Gemeinsame mehrsprachige Leseaktivitäten für alle Kinder im Klassenverband

Um die Mulingula-Aktivitäten stärker mit dem Schulunterricht zu verknüpfen und um das interkulturelle Profil der Schule zu stärken, werden die sprachlichen Ressourcen der Mulingula-Vorleser*innen und der Mulingula-Kinder auch für den Kernunterricht und damit für alle Kinder genutzt. Dies geschieht über regelmäßig und bei Bedarf stattfindende zweisprachige Leseworkshops oder Parallel-Vorleseangebote in den Klassen in Kooperation mit den Mulingula-Vorleser*innen. Im Vorfeld entscheiden die Klassen- oder Deutschlehrer*innen sich in Abstimmung mit den Mulingula-Vorleser*innen für ein zwei- oder mehrsprachiges Kinderbuch.

Im Vordergrund steht bei beiden Vorgehensweisen, dass der Leseevent zu einer lebendigen Begegnung mit einer Fremdsprache wird, die vorrangig in der Klasse vertreten ist. Selbstverständlich erfahren auch die anderen im Klassenraum gesprochenen Sprachen Berücksichtigung, indem sie gezielt aufgegriffen und mit einbezogen werden.

Beispiel
In der Mulingula-Vorlesepraxis spielen u. a. die Schlüsselwörter eines Textes eine besondere Rolle. Sie werden auf Bildwortkarten, wie in dem nachfolgend abgebildeten Beispiel (Arabisch/Deutsch), angeboten und zur Textentlastung bereits häufig vor dem Vorlesen thematisiert (vgl.
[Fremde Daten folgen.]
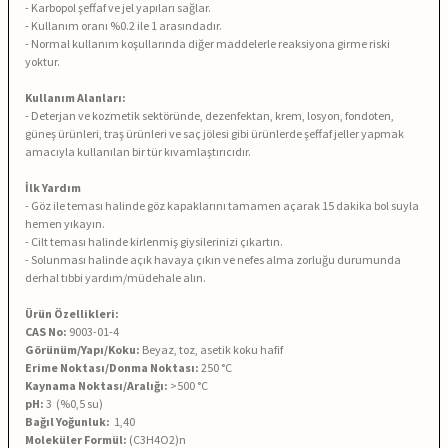
- Karbopol şeffaf ve jel yapıları sağlar.
- Kullanım oranı %0.2 ile 1 arasındadır.
- Normal kullanım koşullarında diğer maddelerle reaksiyona girme riski
yoktur.
Kullanım Alanları:
- Deterjan ve kozmetik sektöründe, dezenfektan, krem, losyon, fondoten,
güneş ürünleri, traş ürünleri ve saç jölesi gibi ürünlerde şeffaf jeller yapmak
amacıyla kullanılan bir tür kıvamlaştırıcıdır.
İlk Yardım
- Göz ile teması halinde göz kapaklarını tamamen açarak 15 dakika bol suyla
hemen yıkayın.
- Cilt teması halinde kirlenmiş giysilerinizi çıkartın.
- Solunması halinde açık havaya çıkın ve nefes alma zorluğu durumunda
derhal tıbbi yardım/müdehale alın.
Ürün Özellikleri:
CAS No:
9003-01-4
Görünüm/Yapı/Koku:
Beyaz, toz, asetik koku hafif
Erime Noktası/Donma Noktası:
250 °C
Kaynama Noktası/Aralığı:
>500 °C
pH:
3 (%0,5 su)
Bağıl Yoğunluk:
1,40
Moleküler Formül:
(C3H4O2)n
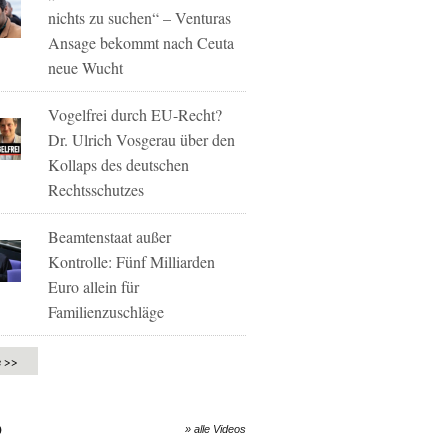
nichts zu suchen“ – Venturas
Ansage bekommt nach Ceuta
neue Wucht
Vogelfrei durch EU-Recht?
Dr. Ulrich Vosgerau über den
Kollaps des deutschen
Rechtsschutzes
Beamtenstaat außer
Kontrolle: Fünf Milliarden
Euro allein für
Familienzuschläge
e >>
O
» alle Videos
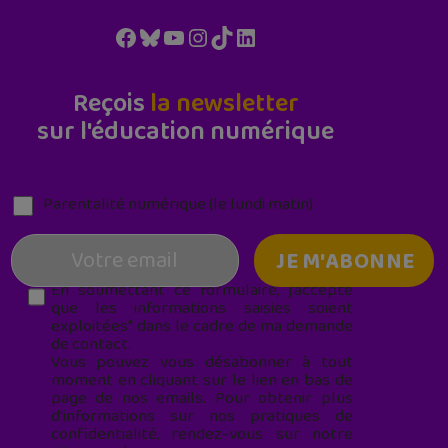
Facebook
Bluesky
YouTube
Instagram
TikTok
LinkedIn
Reçois
la newsletter
sur l'éducation numérique
Parentalité numérique (le lundi matin)
En soumettant ce formulaire, j’accepte
que les informations saisies soient
exploitées* dans le cadre de ma demande
de contact.
Vous pouvez vous désabonner à tout
moment en cliquant sur le lien en bas de
page de nos emails. Pour obtenir plus
d'informations sur nos pratiques de
confidentialité, rendez-vous sur notre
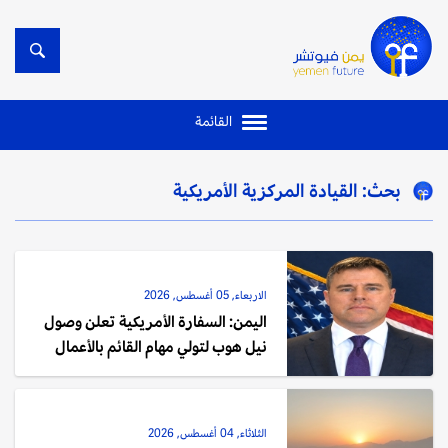
القائمة
بحث: القيادة المركزية الأمريكية
الاربعاء, 05 أغسطس, 2026
اليمن: السفارة الأمريكية تعلن وصول
نيل هوب لتولي مهام القائم بالأعمال
الثلاثاء, 04 أغسطس, 2026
Kapitel 2.4 „Das Bilderbuchlesen“). So lernen die Kinder bereits zentrale Gegenstände, Figuren und Begriffe im Vorfeld kennen und können diese dann während des Vorlesevortrags besser in den Gesamtkontext der Geschichte einordnen.

Textentlastung über Bildwortkarten in einem zweisprachigen Vorleseworkshop, Foto: Fatma Murad

Grundsätzlich bietet es sich an, mit den Kindern einen mehrsprachigen Wortspeicher anzulegen, der dann um die Sprachen aller Kinder erweitert wird. Eltern sind in solchen Fällen besonders hilfsbereit, wenn sie direkt um Sprachbeiträge in ihrer Herkunftssprache gebeten werden, und übersetzen gerne. So kommen alle Sprachen zu Wort. Wichtig ist es, den Kindern, die nicht durch eine Mulingula-Sprache vertreten sind, genügend Raum für mündliche und schriftliche „Kostproben“ zu geben. Sie sollten die Gelegenheit erhalten, auch Kinderbücher, Zeitschriften und weiteres Schriftmaterial in ihrer Muttersprache mitzubringen. Grundsätzlich lassen sich auch Eltern für das zweisprachige Vorlesen gewinnen.

Beispiel
Die Erfahrungen bei Mulingula zeigen, dass die Kinder mit sehr großem Stolz ihr Erstsprachwissen einbringen, wenn sie dazu in animierenden und authentischen Lernsituationen aufgefordert werden. Eine Anschlusskommunikation an das Bilderbuch „Tschiep“ von Martin Baltscheit fordert dazu heraus, das eigene Sprachwissen zu zeigen. Der kleine Held in der Geschichte, ein aus dem Nest gefallener kleiner Vogel, lernt viele Tiersprachen, bevor er zu seiner Mutter zurückfindet. Deutschsprachige Kinder suchen in solchen Situationen, in denen Mehrsprachigkeit zum Thema wird, ihr eigenes Fremdsprachwissen ab und sind auch sehr stolz, wenn sie den „Hund“ auf Englisch benennen können.